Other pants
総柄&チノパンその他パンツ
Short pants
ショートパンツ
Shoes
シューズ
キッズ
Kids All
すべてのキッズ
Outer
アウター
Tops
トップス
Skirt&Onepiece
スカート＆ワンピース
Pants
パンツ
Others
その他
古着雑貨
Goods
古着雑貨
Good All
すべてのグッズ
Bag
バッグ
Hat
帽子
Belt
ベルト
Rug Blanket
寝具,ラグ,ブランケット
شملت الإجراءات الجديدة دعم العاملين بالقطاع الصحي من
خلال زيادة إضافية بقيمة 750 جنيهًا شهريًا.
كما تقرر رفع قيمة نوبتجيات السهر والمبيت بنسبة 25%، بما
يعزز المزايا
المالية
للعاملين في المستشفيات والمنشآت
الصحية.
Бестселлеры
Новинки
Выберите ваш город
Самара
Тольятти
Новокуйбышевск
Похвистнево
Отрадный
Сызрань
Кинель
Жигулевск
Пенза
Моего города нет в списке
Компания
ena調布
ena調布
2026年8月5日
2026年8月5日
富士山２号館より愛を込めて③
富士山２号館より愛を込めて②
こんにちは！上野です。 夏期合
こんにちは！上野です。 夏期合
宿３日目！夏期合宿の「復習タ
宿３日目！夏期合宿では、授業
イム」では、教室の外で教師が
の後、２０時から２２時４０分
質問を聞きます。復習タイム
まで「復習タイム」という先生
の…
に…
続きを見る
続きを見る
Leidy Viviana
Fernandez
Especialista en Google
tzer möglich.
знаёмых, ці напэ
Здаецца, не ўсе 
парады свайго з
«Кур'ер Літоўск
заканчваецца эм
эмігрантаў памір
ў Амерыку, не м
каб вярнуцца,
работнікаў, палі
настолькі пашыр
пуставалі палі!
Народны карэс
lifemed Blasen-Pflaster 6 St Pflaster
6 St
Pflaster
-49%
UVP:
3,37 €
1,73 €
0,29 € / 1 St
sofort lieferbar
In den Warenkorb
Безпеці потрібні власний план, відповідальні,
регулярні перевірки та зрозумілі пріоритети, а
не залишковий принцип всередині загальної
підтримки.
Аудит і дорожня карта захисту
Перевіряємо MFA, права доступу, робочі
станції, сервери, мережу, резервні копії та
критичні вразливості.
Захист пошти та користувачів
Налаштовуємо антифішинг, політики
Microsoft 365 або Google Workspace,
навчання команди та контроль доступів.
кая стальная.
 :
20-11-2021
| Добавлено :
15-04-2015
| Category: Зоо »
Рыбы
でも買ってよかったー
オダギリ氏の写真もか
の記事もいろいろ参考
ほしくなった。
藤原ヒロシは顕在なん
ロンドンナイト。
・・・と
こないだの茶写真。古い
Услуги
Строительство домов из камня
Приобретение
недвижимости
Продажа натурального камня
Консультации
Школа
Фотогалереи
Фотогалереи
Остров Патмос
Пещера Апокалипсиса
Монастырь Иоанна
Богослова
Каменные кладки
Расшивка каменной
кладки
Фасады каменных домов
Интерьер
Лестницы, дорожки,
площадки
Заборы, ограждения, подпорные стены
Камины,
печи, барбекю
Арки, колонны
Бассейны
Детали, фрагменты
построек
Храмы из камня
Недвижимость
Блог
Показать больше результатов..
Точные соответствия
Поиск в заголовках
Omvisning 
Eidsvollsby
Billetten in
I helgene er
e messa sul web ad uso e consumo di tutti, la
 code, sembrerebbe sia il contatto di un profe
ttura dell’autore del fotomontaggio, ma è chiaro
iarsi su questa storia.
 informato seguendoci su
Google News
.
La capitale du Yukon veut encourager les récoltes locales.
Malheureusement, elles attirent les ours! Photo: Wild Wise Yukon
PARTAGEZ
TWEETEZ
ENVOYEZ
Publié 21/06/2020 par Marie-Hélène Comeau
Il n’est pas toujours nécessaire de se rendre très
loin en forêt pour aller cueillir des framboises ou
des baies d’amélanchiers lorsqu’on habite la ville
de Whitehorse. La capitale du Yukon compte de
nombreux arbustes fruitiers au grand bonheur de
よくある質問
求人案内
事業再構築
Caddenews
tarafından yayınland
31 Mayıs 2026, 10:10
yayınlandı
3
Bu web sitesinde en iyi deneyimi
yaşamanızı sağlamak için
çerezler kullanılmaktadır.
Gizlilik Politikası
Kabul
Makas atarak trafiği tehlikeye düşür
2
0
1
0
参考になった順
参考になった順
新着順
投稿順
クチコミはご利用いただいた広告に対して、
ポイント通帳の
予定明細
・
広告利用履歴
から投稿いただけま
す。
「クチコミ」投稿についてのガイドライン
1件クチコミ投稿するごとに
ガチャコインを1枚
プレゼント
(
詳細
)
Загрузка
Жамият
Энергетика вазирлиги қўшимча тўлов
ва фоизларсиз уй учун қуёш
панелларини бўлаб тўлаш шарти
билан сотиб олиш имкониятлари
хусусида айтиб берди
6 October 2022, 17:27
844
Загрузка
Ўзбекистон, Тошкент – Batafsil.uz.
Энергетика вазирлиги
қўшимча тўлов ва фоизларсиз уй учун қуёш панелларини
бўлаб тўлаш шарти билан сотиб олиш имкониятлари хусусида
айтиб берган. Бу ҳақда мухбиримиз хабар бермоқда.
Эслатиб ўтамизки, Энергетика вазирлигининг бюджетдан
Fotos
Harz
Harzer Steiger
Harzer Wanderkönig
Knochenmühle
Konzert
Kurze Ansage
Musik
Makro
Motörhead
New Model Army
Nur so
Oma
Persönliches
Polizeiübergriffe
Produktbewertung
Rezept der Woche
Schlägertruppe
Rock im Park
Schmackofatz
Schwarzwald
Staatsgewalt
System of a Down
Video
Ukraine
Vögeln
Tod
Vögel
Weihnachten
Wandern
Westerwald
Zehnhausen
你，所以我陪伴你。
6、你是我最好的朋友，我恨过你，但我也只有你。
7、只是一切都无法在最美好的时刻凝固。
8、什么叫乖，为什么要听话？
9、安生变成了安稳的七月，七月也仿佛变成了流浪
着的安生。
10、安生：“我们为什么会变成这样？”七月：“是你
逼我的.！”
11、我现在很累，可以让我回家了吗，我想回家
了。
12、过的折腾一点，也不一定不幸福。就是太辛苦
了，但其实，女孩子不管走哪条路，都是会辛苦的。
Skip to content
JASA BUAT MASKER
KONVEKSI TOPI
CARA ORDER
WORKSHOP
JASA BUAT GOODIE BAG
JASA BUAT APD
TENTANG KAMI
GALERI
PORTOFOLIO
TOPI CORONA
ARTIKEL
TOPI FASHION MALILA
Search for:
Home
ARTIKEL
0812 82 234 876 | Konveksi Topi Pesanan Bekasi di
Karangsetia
#####
Your objective: Only lines of the data holding the word "панелларини" go in the answer. Please copy each of them.

Response below:
панелларини бўлаб тўлаш шарти
қўшимча тўлов ва фоизларсиз уй учун қуёш панелларини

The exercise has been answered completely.